Abstract Details

Presented By: Zhang, Fuxing
Affiliated with: University of Colorado at Boulder, Mechanical Engineering
Authors: Fuxing Zhang,Craig Lanning,Luciano Mazzaro,Bryan Rech,Jiusheng Chen,S. James Chen,Robin Shandas
From: Department of Mechanical Engineering, University of Colorado, Boulder, CO, 80309, Center for Bioengineering, University of Colorado, Denver, CO, 80045, Division of Cardiology, University of Colorado, Denver, CO, 80045
Title
Blood Velocity and Wall Shear Stress Measurement in a Patient Specific Carotid Bifurcation Model Using the Echo Particle Image Velocimetry Technique: Application and Validation
Abstract

Motivation

Development of a non-invasive, easy-to-use full field opaque flow measurement technique would have significant applications in evaluating details of cardiovascular hemodyamics. Echo Particle Image Velocimetry (Echo PIV), a novel opaque flow velocimetry technique developed in our laboratory, has shown promising results for measuring details of blood flow in simple in vitro models. In this study, we advance the validation to more realistic blood flows using pulsatile, compliant, transparent, patient-specific models.

Methods

A patient-specific carotid bifurcation model was created from silicon using biplane angiography data from an adult human male.

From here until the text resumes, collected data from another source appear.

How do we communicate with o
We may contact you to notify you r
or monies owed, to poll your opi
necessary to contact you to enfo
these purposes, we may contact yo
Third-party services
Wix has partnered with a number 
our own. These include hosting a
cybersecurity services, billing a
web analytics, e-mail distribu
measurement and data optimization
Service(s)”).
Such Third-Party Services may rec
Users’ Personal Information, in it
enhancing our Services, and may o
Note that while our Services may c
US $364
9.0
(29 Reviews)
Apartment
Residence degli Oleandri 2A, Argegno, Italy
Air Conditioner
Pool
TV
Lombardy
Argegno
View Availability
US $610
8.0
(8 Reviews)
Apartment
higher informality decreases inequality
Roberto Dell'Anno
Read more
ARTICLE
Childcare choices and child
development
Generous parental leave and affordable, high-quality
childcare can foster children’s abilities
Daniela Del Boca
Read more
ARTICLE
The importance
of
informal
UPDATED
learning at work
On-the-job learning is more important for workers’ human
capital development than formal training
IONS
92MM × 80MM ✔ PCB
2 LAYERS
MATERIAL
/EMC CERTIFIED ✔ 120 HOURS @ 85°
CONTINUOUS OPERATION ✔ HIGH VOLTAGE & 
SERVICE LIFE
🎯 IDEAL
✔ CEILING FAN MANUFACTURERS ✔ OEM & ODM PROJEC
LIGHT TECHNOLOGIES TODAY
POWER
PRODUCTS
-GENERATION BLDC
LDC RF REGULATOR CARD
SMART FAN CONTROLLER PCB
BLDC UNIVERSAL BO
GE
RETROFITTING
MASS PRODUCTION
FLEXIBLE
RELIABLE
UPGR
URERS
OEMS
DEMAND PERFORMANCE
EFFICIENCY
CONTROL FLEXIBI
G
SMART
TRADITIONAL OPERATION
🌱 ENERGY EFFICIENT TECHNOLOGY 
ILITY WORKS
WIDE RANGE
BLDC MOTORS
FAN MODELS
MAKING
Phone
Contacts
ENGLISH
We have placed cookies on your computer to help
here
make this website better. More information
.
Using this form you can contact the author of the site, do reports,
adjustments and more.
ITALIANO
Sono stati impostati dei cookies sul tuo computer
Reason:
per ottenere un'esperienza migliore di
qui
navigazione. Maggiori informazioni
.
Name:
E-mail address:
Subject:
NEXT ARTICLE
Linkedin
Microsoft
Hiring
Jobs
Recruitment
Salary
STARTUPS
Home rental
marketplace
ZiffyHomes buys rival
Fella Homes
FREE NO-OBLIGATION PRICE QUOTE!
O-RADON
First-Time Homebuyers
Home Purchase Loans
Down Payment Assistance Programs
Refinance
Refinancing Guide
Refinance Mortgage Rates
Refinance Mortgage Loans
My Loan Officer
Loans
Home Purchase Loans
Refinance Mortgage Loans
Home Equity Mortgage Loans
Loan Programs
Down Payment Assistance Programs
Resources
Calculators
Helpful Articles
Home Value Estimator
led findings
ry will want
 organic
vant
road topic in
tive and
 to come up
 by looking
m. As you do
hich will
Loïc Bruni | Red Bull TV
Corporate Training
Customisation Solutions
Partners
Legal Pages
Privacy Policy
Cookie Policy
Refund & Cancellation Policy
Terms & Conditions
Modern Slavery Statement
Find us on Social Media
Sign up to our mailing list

The model reproduced vascular geometry accurately, while allowing for both Optical PIV and Echo PIV to be performed on the same flow field. A pulsatile pump and a compliance chamber were used to produce physiologically realistic flow conditions, with a peak velocity around 70 cm/s, heart rate of 75 beats/min, mean Reynolds number of 1484, and a Womersley number of 16.1. Echo PIV spatial resolution was 0.9 (mm) x 0.7 (mm) in lateral and axial directions, and its temporal resolution was 1.4 msec.

Results

Centerline and near wall velocity profiles obtained from Optical PIV and Echo PIV were compared at common branch (CCA), carotid sinus (CS) and internal branch (ICA). Results show that the Echo PIV measurements agreed well with Optical PIV results at each position (mean error = 8.1% +/- 6.3%). Radial velocity profiles from both techniques within the CCA over one cycle show similar patterns. Shear rates from Echo PIV agreed well with those obtained from Optical PIV at all locations as well (mean error = 9.2% +/- 6.7%). Echo PIV was capable of quantitatively recording the complex flow fields observed within the sinus region with both high temporal and high spatial resolution, including recirculation, flow separation, and transient vortices.

Conclusion

Echo PIV provides full-field instantaneous velocity measurements within a physiologically realistic carotid bifurcation vascular anatomy with very good agreement to Optical PIV (discrepancy < 10%) over a wide variety of flow conditions. A clinical study validating this method against MRI phase velocity mapping is currently ongoing.